▸ Exercise objective
Print all entries below exactly as they appear.

====== Task material

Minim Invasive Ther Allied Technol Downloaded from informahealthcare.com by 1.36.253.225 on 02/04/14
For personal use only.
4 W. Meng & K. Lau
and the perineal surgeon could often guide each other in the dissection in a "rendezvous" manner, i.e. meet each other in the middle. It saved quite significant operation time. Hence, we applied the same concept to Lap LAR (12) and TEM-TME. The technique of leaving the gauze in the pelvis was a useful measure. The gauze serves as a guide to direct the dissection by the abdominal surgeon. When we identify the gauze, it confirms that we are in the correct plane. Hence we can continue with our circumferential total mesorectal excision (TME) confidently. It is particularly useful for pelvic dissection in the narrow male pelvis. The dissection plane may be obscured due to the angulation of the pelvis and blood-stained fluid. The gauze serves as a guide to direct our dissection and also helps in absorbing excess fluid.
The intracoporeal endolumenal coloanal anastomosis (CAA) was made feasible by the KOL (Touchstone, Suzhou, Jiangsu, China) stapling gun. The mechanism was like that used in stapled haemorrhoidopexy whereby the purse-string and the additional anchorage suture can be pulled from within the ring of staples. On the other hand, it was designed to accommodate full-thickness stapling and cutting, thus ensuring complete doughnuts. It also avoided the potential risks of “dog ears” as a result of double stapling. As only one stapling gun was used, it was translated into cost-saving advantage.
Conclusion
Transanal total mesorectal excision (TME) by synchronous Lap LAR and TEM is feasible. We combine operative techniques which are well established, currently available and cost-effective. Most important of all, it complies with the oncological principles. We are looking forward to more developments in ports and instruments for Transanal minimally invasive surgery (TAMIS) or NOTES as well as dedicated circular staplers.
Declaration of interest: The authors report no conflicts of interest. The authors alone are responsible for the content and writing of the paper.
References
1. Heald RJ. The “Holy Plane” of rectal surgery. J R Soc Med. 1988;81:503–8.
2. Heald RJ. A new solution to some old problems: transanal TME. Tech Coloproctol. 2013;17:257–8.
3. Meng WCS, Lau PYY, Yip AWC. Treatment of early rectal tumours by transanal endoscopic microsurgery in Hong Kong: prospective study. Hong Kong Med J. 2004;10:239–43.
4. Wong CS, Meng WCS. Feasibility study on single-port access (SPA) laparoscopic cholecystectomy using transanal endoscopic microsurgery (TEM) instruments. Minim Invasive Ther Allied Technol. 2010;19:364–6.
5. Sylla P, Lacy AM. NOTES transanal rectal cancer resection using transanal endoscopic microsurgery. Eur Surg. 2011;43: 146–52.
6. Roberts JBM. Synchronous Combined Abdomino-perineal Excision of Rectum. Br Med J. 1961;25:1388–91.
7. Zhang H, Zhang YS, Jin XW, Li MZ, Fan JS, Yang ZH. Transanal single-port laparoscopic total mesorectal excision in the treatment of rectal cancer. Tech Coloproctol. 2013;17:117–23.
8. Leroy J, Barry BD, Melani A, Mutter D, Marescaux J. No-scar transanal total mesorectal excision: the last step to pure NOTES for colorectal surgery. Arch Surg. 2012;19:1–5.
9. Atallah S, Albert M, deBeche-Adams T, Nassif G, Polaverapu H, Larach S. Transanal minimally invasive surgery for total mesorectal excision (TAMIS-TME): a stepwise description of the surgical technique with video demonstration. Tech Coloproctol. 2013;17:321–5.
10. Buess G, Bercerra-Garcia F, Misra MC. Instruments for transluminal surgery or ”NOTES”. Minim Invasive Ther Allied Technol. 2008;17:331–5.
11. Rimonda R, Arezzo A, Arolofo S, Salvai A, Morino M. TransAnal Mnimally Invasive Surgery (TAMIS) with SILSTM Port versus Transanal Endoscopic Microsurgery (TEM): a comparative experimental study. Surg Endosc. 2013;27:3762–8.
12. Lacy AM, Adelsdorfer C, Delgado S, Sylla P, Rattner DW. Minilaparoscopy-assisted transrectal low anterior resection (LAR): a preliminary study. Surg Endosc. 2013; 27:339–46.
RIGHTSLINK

============

▸ Solution to this problem
Minim Invasive Ther Allied Technol Downloaded from informahealthcare.com by 1.36.253.225 on 02/04/14
For personal use only.
4 W. Meng & K. Lau
and the perineal surgeon could often guide each other in the dissection in a "rendezvous" manner, i.e. meet each other in the middle. It saved quite significant operation time. Hence, we applied the same concept to Lap LAR (12) and TEM-TME. The technique of leaving the gauze in the pelvis was a useful measure. The gauze serves as a guide to direct the dissection by the abdominal surgeon. When we identify the gauze, it confirms that we are in the correct plane. Hence we can continue with our circumferential total mesorectal excision (TME) confidently. It is particularly useful for pelvic dissection in the narrow male pelvis. The dissection plane may be obscured due to the angulation of the pelvis and blood-stained fluid. The gauze serves as a guide to direct our dissection and also helps in absorbing excess fluid.
The intracoporeal endolumenal coloanal anastomosis (CAA) was made feasible by the KOL (Touchstone, Suzhou, Jiangsu, China) stapling gun. The mechanism was like that used in stapled haemorrhoidopexy whereby the purse-string and the additional anchorage suture can be pulled from within the ring of staples. On the other hand, it was designed to accommodate full-thickness stapling and cutting, thus ensuring complete doughnuts. It also avoided the potential risks of “dog ears” as a result of double stapling. As only one stapling gun was used, it was translated into cost-saving advantage.
Conclusion
Transanal total mesorectal excision (TME) by synchronous Lap LAR and TEM is feasible. We combine operative techniques which are well established, currently available and cost-effective. Most important of all, it complies with the oncological principles. We are looking forward to more developments in ports and instruments for Transanal minimally invasive surgery (TAMIS) or NOTES as well as dedicated circular staplers.
Declaration of interest: The authors report no conflicts of interest. The authors alone are responsible for the content and writing of the paper.
References
1. Heald RJ. The “Holy Plane” of rectal surgery. J R Soc Med. 1988;81:503–8.
2. Heald RJ. A new solution to some old problems: transanal TME. Tech Coloproctol. 2013;17:257–8.
3. Meng WCS, Lau PYY, Yip AWC. Treatment of early rectal tumours by transanal endoscopic microsurgery in Hong Kong: prospective study. Hong Kong Med J. 2004;10:239–43.
4. Wong CS, Meng WCS. Feasibility study on single-port access (SPA) laparoscopic cholecystectomy using transanal endoscopic microsurgery (TEM) instruments. Minim Invasive Ther Allied Technol. 2010;19:364–6.
5. Sylla P, Lacy AM. NOTES transanal rectal cancer resection using transanal endoscopic microsurgery. Eur Surg. 2011;43: 146–52.
6. Roberts JBM. Synchronous Combined Abdomino-perineal Excision of Rectum. Br Med J. 1961;25:1388–91.
7. Zhang H, Zhang YS, Jin XW, Li MZ, Fan JS, Yang ZH. Transanal single-port laparoscopic total mesorectal excision in the treatment of rectal cancer. Tech Coloproctol. 2013;17:117–23.
8. Leroy J, Barry BD, Melani A, Mutter D, Marescaux J. No-scar transanal total mesorectal excision: the last step to pure NOTES for colorectal surgery. Arch Surg. 2012;19:1–5.
9. Atallah S, Albert M, deBeche-Adams T, Nassif G, Polaverapu H, Larach S. Transanal minimally invasive surgery for total mesorectal excision (TAMIS-TME): a stepwise description of the surgical technique with video demonstration. Tech Coloproctol. 2013;17:321–5.
10. Buess G, Bercerra-Garcia F, Misra MC. Instruments for transluminal surgery or ”NOTES”. Minim Invasive Ther Allied Technol. 2008;17:331–5.
11. Rimonda R, Arezzo A, Arolofo S, Salvai A, Morino M. TransAnal Mnimally Invasive Surgery (TAMIS) with SILSTM Port versus Transanal Endoscopic Microsurgery (TEM): a comparative experimental study. Surg Endosc. 2013;27:3762–8.
12. Lacy AM, Adelsdorfer C, Delgado S, Sylla P, Rattner DW. Minilaparoscopy-assisted transrectal low anterior resection (LAR): a preliminary study. Surg Endosc. 2013; 27:339–46.
RIGHTSLINK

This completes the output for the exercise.